Supplied passage

Saturday, July 17, 2010

How to go from "Yes!" to "ACK!!" in one story

The following piece was written by Mary Pols of MSN Movies. The title of her piece "The 3-D Backlash" caught my eye, as I'm am really not buying this 3-D movie experience being pushed by movie theaters and now personal television sales these days. I was wanting to read from a fellow 3-D naysayer, till I read further in her article. I've broken down the paragraphs as they read on the website, with my rebuttals to follow each section... watch for my tantrums later in the piece!!

Dear Hollywood,

I never write letters like this. I sometimes draft them in my head when I'm driving someone to camp or T-ball or the violin lesson they don't appreciate, but I never actually write them. Part of me thinks you don't really care what I think. Actually part of me knows that. But I just got back from taking my kids to the movies -- no correction, I just got back from paying $42.50 to take my kids to the movies -- and there are some things I have to say to you about your grand experiment with releasing every other movie, but particularly, specifically, family movies, in 3-D.

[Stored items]
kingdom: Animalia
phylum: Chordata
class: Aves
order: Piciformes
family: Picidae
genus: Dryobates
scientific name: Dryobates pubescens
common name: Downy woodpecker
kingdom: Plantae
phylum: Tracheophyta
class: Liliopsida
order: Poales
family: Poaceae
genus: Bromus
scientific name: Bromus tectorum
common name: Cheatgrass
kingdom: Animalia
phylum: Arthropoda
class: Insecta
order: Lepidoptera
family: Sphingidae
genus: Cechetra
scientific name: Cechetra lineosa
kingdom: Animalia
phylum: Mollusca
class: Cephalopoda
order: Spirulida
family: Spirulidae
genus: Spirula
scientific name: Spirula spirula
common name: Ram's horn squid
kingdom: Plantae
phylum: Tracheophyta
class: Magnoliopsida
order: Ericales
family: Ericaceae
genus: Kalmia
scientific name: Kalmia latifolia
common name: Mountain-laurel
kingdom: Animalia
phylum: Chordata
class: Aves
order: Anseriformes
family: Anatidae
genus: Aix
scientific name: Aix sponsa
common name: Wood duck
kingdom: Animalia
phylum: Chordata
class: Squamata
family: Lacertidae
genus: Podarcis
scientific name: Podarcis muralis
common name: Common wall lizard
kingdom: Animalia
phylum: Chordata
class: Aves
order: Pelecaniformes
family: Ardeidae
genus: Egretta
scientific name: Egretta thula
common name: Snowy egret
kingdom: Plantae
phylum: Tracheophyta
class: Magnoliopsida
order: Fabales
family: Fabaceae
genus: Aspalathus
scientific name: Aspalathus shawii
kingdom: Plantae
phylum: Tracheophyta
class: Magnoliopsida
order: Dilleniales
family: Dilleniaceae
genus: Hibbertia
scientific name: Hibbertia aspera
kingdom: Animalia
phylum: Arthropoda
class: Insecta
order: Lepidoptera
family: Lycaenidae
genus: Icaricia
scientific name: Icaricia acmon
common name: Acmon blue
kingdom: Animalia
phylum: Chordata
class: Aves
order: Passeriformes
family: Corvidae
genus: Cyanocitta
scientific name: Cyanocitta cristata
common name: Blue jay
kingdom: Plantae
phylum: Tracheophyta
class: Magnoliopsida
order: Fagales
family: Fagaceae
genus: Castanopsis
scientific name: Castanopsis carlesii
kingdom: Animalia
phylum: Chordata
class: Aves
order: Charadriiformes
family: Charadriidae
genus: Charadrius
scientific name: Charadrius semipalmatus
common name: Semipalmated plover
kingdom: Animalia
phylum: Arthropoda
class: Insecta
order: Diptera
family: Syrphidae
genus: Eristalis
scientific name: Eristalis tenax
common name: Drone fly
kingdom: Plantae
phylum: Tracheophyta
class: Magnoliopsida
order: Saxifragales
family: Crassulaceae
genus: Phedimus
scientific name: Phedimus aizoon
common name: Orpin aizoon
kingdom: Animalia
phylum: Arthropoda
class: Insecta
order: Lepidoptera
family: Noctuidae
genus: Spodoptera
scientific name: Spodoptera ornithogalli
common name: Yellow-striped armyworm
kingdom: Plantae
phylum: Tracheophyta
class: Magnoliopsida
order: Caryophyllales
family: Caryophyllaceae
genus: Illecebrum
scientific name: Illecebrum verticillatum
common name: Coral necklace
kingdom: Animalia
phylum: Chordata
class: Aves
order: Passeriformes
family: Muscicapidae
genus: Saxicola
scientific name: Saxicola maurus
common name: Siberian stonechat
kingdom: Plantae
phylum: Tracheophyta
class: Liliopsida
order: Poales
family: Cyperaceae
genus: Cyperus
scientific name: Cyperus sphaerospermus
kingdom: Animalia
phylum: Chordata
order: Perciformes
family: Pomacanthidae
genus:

Problems and tasks
(1) Reproduce the blog post about 3-D movies word for word, starting at "The following piece" and ending at "in the piece!!".
(2) In the blog post about 3-D movies, who wrote the piece titled "The 3-D Backlash"?

Outputs in order
(1)
The following piece was written by Mary Pols of MSN Movies. The title of her piece "The 3-D Backlash" caught my eye, as I'm am really not buying this 3-D movie experience being pushed by movie theaters and now personal television sales these days. I was wanting to read from a fellow 3-D naysayer, till I read further in her article. I've broken down the paragraphs as they read on the website, with my rebuttals to follow each section... watch for my tantrums later in the piece!!

(2) Mary Pols of MSN Movies